Chiang Mai was the host for the 38th Thailand Convention of Lions Clubs in District 310. It was held at Lotus Pang Suan Kaew Hotel, and was officially presided over by privy councilor Plakorn Suwannarat.

A group of Lions waiting for the grand parade to pass by. (Photo by Saksit Meesubkwang)

Chiang Mai Municipality, Chiang Mai Provincial Authorities, Chiang Mai Provincial Administration Organization, Chiang Mai Chamber of Commerce, and the Tourist Authority of Thailand, Northern Office, Region 1 also got involved as city hosts to welcome Lions Club members from throughout the country.

The convention was organized around the concept of finding methods to help society and disadvantaged people. Around 2,000 members participated, along with 300 members from the Leo Club (youth).

Chatree Lertsirimongkolchai, the convention chairman, said the convention would show the potential of Chiang Mai, particularly as regards tourism.

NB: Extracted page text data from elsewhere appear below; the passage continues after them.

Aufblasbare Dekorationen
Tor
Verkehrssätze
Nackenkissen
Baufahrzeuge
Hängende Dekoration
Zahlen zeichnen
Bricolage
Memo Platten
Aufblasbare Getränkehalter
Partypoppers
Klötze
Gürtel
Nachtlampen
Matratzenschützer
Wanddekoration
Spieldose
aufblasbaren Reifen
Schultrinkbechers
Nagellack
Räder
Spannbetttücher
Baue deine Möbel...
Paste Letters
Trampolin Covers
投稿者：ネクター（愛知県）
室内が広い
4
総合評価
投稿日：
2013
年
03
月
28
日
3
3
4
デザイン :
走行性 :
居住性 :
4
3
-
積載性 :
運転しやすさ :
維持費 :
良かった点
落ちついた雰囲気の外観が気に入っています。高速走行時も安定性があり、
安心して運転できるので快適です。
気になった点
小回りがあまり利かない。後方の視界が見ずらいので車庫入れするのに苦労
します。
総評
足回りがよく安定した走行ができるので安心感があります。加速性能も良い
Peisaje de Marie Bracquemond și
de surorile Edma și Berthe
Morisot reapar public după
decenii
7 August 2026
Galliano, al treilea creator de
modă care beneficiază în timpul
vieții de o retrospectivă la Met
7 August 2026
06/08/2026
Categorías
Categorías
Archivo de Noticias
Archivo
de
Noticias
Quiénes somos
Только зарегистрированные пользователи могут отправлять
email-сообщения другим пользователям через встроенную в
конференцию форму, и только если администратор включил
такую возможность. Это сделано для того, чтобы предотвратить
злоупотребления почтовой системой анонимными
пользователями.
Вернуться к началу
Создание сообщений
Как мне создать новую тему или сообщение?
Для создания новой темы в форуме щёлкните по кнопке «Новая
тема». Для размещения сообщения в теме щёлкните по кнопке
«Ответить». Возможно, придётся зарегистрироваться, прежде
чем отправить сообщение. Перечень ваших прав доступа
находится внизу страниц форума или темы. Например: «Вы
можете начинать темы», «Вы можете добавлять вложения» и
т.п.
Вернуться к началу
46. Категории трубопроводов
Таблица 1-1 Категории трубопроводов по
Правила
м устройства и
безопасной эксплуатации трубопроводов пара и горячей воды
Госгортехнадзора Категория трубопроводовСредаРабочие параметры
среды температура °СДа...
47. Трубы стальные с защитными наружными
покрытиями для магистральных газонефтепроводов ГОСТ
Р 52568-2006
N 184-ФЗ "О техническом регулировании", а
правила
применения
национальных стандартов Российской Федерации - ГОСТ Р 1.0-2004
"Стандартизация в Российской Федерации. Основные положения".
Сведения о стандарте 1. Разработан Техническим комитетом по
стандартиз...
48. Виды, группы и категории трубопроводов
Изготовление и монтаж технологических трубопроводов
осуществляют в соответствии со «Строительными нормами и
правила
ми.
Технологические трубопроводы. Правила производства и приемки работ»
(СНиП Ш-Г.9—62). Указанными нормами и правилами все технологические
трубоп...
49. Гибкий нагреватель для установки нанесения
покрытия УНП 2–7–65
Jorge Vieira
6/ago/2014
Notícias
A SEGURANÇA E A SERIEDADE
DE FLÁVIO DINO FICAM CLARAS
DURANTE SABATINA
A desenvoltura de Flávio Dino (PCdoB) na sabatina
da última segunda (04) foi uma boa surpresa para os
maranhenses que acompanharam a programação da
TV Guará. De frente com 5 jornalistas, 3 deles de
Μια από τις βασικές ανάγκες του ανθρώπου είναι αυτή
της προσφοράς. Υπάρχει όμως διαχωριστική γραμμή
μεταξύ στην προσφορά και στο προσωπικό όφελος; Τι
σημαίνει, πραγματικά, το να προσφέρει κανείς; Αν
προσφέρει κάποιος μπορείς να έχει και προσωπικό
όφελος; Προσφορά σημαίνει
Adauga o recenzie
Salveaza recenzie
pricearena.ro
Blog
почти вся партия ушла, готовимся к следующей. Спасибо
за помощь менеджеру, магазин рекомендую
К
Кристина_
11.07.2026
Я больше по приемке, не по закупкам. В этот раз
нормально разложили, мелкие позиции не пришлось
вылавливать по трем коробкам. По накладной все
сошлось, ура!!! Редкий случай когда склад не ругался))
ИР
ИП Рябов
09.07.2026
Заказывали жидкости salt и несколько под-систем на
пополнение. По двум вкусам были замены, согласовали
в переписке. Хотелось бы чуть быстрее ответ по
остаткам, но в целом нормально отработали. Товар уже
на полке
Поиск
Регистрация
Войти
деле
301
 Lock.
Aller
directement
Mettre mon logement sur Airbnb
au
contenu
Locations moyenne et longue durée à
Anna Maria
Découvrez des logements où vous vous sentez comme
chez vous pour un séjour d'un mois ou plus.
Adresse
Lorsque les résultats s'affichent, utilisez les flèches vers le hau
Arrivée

During the convention, there was a grand parade of all Lions Clubs from throughout the country, followed by a Lions Night party, booths displaying OTOP products and export items, and a Lions Golf competition, a VIP tour program in Chiang Mai, and Leo youth club camping.

Lions Club International is a charity organization founded in 1917 and has been established in Thailand since 1957. There are 310 Lions Club branches in every region of Thailand.